To be clear, this case is not over. The Second Circuit reversed the district court’s finding that Hoskins did not act as an “agent” of a domestic concern. This means that Hoskins can still be prosecuted under the FCPA, if the government can prove he was an agent of a domestic concern.

 “Joint ventures and other entities or individuals outside the United States, should take a very hard look and make sure there is clear, direct jurisdiction over them under the FCPA,” says Colin Jennings, a partner at Squire Patton Boggs. “A lot of tough conversations may occur between folks under investigation and the Department as people work through the scope of what is an ‘agent.’”

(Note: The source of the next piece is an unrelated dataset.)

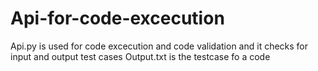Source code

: # Api-for-code-excecution

Api.py is used for code excecution and code validation and it checks for input and output test cases
Output.txt is the testcase fo a code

That issue may be addressed in Hoskins, Jennings says, but it may also become a new area of jurisprudence: “Where do you create enough of an ‘agent’ relationship to generate extraterritorial liability under the FCPA?’”

Broader lessons

“As one of the rare court opinions interpreting the FCPA, the Second Circuit’s decision in Hoskins suggests that, if challenged, the DOJ’s historically expansive assertion of jurisdiction over foreign companies and individuals may be circumscribed in the face of judicial scrutiny,” says Margot Laporte, a litigation associate at Richards Kibbe & Orbe.

Aside from the overall significance of the decision, it’s important to note that this is still the opinion of just one appellate court. “It doesn’t mean that every circuit will come out the same way if they considered this issue,” Laporte says.

She also draws attention to the “very fact-specific” nature of the case—a foreign national who had no contact with the United States and whose conduct was committed entirely overseas (notwithstanding the fact that the company in question was subject to the FCPA).  As such, the decision won’t likely alter the regulatory and enforcement landscape for the large proportion of companies and individuals that have a U.S. nexus, Laporte says.

Compliance officers, in-house counsel, and other executives of multinational companies “should anticipate that the Department of Justice will continue to aggressively enforce the FCPA, even based on a minimal U.S. nexus,” Laporte adds. “They should continue to implement FCPA compliance policies and procedures in that vein.”